▶ **Records shown**
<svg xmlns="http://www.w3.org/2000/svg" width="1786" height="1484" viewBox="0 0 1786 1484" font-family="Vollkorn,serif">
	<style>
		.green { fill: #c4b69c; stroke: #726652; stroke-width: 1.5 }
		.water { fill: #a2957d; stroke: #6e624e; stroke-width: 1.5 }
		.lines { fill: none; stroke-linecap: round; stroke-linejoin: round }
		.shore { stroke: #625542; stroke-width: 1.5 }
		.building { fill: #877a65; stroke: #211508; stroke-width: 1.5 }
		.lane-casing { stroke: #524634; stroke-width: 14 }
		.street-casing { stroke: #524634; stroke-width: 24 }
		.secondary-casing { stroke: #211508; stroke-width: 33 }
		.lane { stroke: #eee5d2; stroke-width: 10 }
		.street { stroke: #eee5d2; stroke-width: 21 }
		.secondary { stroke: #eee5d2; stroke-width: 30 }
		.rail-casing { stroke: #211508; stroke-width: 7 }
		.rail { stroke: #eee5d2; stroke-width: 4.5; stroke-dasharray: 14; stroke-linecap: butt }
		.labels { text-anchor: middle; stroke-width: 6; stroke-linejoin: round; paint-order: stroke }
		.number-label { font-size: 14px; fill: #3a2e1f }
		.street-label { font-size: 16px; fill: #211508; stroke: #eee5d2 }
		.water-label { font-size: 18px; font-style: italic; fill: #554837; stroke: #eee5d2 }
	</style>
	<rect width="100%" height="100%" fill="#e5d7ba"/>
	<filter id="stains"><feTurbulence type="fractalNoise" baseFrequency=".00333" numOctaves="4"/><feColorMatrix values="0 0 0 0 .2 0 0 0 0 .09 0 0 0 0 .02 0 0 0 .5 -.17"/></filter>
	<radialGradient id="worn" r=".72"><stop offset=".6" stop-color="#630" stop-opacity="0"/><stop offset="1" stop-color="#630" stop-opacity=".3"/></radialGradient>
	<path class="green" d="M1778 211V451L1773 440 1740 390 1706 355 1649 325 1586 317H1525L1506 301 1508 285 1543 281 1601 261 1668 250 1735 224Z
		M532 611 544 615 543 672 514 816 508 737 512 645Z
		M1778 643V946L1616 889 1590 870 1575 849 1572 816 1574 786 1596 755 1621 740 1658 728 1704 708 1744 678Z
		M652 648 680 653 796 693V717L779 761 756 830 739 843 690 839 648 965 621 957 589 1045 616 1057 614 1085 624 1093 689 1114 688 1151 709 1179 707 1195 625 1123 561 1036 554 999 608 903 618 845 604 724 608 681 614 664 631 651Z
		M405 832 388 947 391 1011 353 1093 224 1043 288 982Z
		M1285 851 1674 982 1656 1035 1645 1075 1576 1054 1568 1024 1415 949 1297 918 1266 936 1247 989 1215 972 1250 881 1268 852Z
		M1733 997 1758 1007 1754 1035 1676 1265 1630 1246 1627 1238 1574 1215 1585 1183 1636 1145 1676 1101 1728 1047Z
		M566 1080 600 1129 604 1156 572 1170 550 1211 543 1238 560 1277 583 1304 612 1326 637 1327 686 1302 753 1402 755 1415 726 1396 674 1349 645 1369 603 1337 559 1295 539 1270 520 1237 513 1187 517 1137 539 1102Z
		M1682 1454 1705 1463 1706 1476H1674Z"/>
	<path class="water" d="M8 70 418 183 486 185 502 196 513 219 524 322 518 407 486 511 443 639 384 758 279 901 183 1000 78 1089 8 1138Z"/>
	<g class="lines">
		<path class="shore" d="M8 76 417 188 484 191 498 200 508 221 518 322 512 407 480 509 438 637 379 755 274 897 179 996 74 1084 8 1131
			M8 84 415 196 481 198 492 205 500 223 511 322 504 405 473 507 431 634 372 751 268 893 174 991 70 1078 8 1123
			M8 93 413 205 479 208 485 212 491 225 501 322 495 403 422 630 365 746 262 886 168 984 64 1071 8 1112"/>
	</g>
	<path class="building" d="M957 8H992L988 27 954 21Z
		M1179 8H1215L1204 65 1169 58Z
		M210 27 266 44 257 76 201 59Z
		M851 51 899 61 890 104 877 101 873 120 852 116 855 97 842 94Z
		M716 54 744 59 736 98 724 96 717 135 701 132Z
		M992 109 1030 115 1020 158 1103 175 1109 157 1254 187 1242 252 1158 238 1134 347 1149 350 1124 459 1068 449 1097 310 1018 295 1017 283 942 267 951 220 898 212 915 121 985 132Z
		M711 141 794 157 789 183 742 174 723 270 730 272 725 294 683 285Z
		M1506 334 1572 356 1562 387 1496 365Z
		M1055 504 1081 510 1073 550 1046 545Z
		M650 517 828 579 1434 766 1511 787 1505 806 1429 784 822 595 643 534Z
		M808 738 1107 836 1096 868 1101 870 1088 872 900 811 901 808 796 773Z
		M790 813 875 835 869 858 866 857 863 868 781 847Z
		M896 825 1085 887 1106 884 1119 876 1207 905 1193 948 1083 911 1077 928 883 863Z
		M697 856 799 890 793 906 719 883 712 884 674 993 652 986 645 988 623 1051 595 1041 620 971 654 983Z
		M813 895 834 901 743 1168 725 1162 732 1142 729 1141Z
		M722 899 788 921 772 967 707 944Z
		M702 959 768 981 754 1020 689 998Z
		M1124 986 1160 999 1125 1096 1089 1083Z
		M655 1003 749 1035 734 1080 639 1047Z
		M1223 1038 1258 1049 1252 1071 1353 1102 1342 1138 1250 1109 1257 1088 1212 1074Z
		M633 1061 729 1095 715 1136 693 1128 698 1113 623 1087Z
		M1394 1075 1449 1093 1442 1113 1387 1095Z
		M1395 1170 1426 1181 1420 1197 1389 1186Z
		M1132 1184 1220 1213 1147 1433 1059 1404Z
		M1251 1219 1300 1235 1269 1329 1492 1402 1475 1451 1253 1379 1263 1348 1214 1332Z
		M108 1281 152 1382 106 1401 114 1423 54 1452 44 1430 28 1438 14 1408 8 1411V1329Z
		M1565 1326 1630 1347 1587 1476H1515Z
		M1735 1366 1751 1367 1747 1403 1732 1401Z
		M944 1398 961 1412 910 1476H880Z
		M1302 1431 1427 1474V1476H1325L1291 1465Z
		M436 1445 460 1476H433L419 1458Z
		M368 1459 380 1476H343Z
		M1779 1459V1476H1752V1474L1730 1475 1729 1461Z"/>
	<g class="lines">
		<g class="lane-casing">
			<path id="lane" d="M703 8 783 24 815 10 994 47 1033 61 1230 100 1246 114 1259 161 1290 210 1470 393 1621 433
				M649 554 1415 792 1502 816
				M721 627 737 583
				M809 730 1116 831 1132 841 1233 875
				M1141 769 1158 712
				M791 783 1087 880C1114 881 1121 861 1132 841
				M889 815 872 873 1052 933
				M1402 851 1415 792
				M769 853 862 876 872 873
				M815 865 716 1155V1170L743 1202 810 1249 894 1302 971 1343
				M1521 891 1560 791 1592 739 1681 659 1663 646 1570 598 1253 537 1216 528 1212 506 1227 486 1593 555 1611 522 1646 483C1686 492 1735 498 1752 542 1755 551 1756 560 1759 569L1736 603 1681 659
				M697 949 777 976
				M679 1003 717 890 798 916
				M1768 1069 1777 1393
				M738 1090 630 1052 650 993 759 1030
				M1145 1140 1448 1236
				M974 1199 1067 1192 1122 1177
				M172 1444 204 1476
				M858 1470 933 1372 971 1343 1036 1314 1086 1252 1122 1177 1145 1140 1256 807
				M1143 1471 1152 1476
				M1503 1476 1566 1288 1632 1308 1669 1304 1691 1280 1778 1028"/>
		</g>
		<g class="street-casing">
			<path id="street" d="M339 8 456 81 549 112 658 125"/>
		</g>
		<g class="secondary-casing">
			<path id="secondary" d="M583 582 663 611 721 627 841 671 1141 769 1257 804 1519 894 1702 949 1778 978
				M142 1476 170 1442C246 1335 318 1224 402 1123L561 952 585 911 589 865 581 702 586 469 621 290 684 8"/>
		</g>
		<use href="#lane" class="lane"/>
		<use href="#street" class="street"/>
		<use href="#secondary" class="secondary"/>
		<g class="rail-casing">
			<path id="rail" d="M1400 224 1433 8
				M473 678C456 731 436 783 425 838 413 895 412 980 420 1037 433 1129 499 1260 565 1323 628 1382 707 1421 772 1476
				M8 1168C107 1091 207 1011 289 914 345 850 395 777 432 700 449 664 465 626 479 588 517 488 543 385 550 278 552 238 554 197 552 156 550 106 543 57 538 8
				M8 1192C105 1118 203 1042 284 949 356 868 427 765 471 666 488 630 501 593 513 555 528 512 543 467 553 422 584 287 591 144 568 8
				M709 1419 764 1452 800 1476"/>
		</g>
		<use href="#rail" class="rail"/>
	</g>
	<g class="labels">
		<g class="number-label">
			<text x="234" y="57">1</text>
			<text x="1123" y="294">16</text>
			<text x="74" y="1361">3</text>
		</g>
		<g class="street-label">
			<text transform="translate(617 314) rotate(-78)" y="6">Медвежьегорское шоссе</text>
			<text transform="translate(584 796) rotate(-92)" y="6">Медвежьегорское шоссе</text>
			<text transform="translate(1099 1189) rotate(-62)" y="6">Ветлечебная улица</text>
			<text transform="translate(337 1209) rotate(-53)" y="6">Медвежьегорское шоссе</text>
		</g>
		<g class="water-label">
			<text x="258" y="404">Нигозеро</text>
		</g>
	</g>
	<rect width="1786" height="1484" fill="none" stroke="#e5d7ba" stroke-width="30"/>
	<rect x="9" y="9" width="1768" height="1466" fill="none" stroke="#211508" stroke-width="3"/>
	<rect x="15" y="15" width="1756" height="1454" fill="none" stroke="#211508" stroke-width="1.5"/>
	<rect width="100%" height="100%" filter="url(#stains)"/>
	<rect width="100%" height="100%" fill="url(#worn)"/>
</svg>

▶ **Aim of the task**
What is wanted is a copy of every line in the listing that includes the word "worn".

▶ **Finished task**
	<radialGradient id="worn" r=".72"><stop offset=".6" stop-color="#630" stop-opacity="0"/><stop offset="1" stop-color="#630" stop-opacity=".3"/></radialGradient>
	<rect width="100%" height="100%" fill="url(#worn)"/>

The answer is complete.